Similarly, Carroll Izard and Maurice Haynes sketch a brief history of empirical research on contempt to contest the presumption that there was very little in the way of research on emotion after Darwin and before Tomkins. They point us to a paper published by Jean Frois-Wittmann in the Journal of Experimental Psychology in 1930 that investigated how people make judgments about the facial expression of emotion. Showing 165 college students photographs of posed facial expressions, Frois-Wittmann found that these observers frequently agreed about what emotion they thought was being depicted. We note, in order to keep expanding and diversifying the intellectual network that enfolds Tomkins, that Frois-Wittmann (a cousin of Pierre Janet) returned to France after completing this work at Princeton University and became a psychoanalyst and a member of the Surrealist movement in Paris.

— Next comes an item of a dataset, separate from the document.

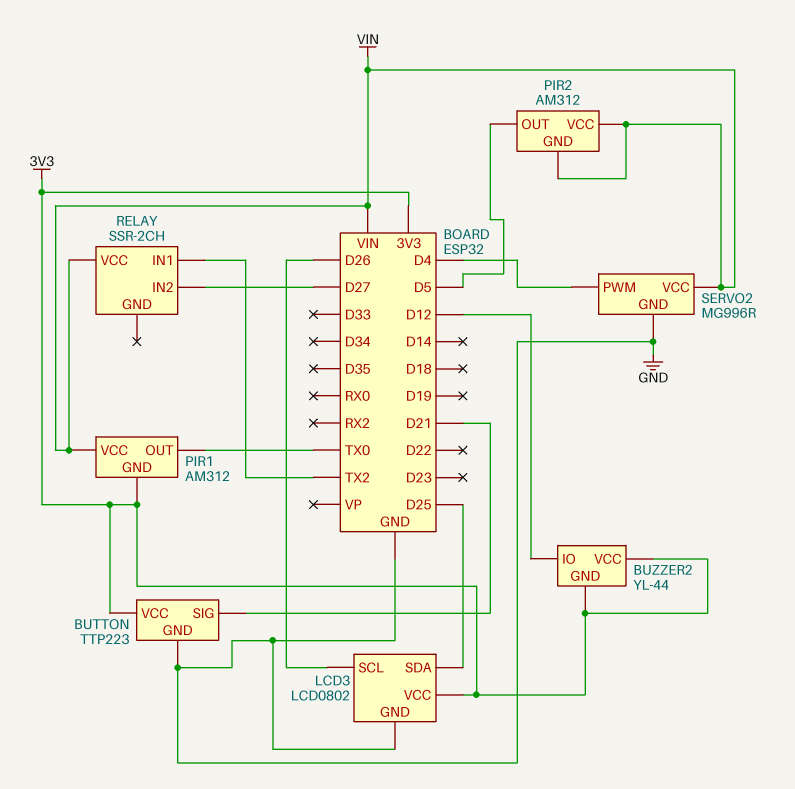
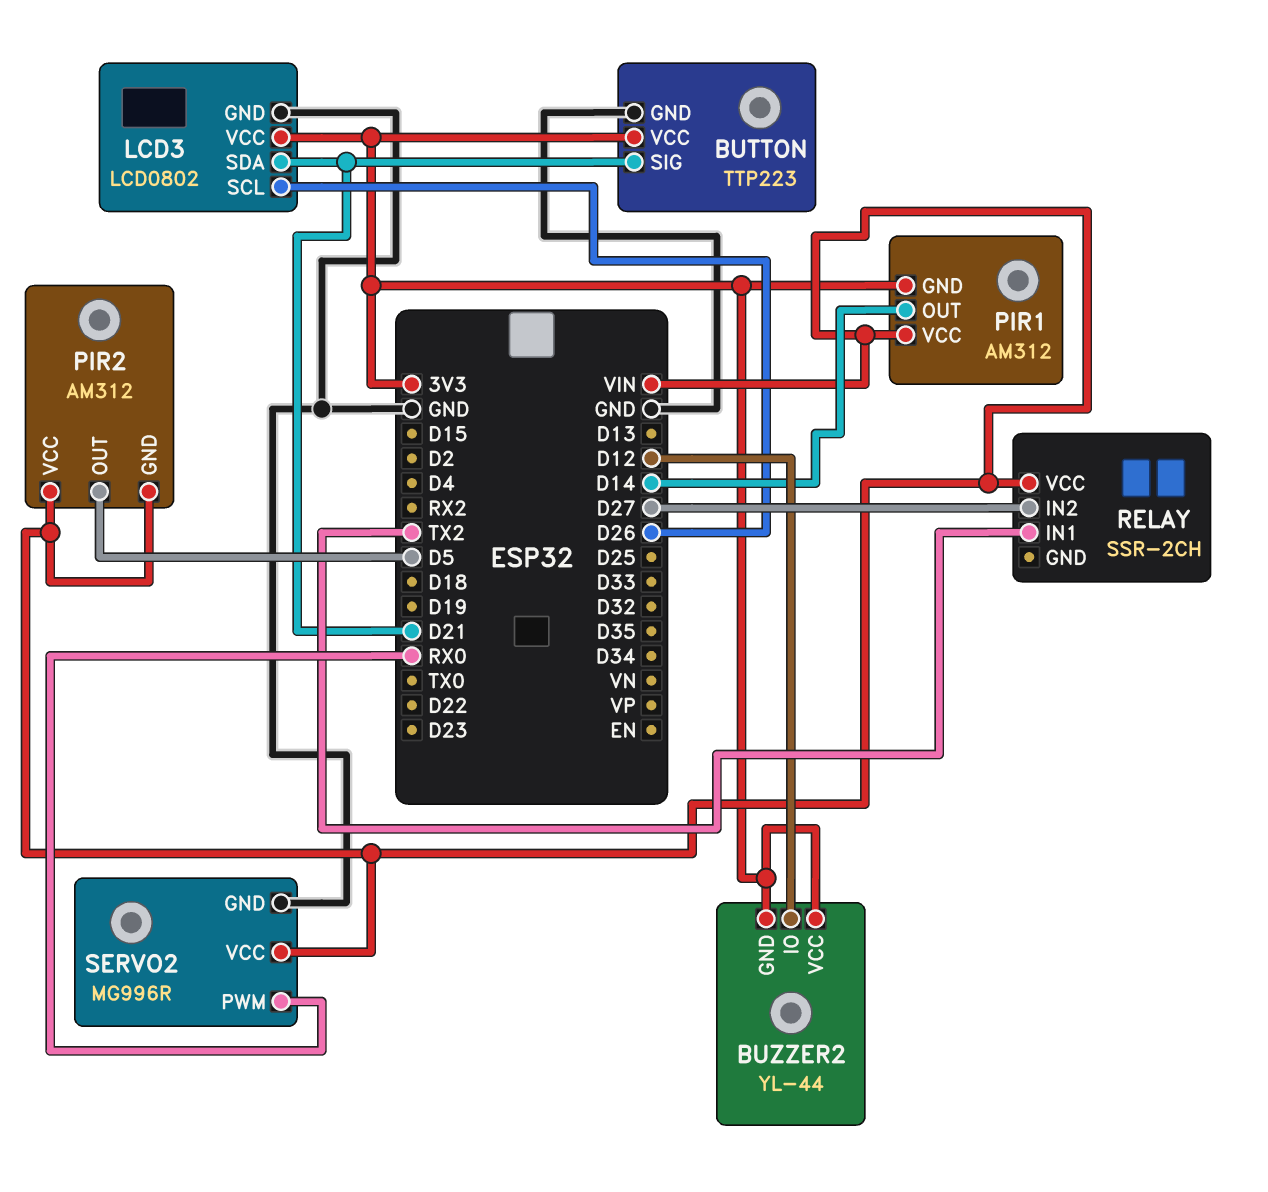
LCD3 pin SDA: D25 -> D21
PIR1 pin OUT: TX0 -> D14
SERVO2 pin PWM: D4 -> RX0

The more one follows the threads of citation in and around Tomkins’s work, the less it appears that there is a direct line that ties him in a dutiful way to Darwin—or, indeed, to the West. Vinay Dharwadker has made a compelling (and meticulously argued) case that there are connections not simply between Darwin and Tomkins but also between both men’s work and an eighteen-hundred-year-old Sanskrit text—Bharata’s treatise on the performing arts, the Nātyaśhāstra. The interrelations of these texts on emotion, he argues, “are neither slight nor superficial” (1381). Rather,
the forty-nine stable emotional states, auxiliary emotions, and psychosomatic symptoms that Bharata classifies for the arts coincide in exquisite detail with most of the thirty-four emotions that Darwin, in his later years, maps out. . . . Moreover, Bharata’s typology of eight stable emotional states that frame all secondary feelings and emotions interlocks firmly with Tomkins’s hierarchy of nine primary affects. (1381)
Dharwadker neither conflates Darwin and Tomkins and Bharata nor places them in entirely different epistemological spheres. Instead, he is interested in how these texts meet, contradict, repeat, and reinvent each other. He finds particular resonance between Tomkins’s cybernetic modeling of the relation between cognition and affect (partial independence, partial dependence, and partial interdependence) and how the Nātyaśhāstra models thinking and feeling as two modes of being in the world. Yet, he is also clear that the bhavas that Bharata describes (a term encompassing general states of being, both short and enduring emotional states, and certain bodily states) cannot be mapped onto the primary affects as Tomkins defines them. Dharwadker enmeshes these three theories of emotion in ways that confound simple linear models of temporal, cultural, and textual influence, helping us to further dissolve the easy calculus that connects Tomkins directly or exclusively to Darwin.
Further Reading
Darwin’s The Expression of the Emotions in Man and Animals, published in 1872, is the place where Darwin gives his most sustained account of emotion. We refer readers initially to “What Is an Emotion?” and “The Place of Affectional Facts in a World of Pure Experience” if they wish to engage with William James’s theory of emotion.
In terms of early twentieth-century theories of emotion, we recommend the work of the physiologist Walter Cannon (who, along with Philip Bard, argued for the role of thalamic and hypothalamic structures in the expression and experience of emotion). There is, of course, much to be said about the place of affect in Freud’s work (see, e.g., André Green, The Fabric of Affect in the Psychoanalytic Discourse). The details of Jean Frois-Wittmann’s psychoanalytic career after Princeton have been gleaned from Roudinesco. See Lisa Blackman’s Immaterial Bodies for a genealogy of twentieth-century psychology that takes affect and the body to be central considerations.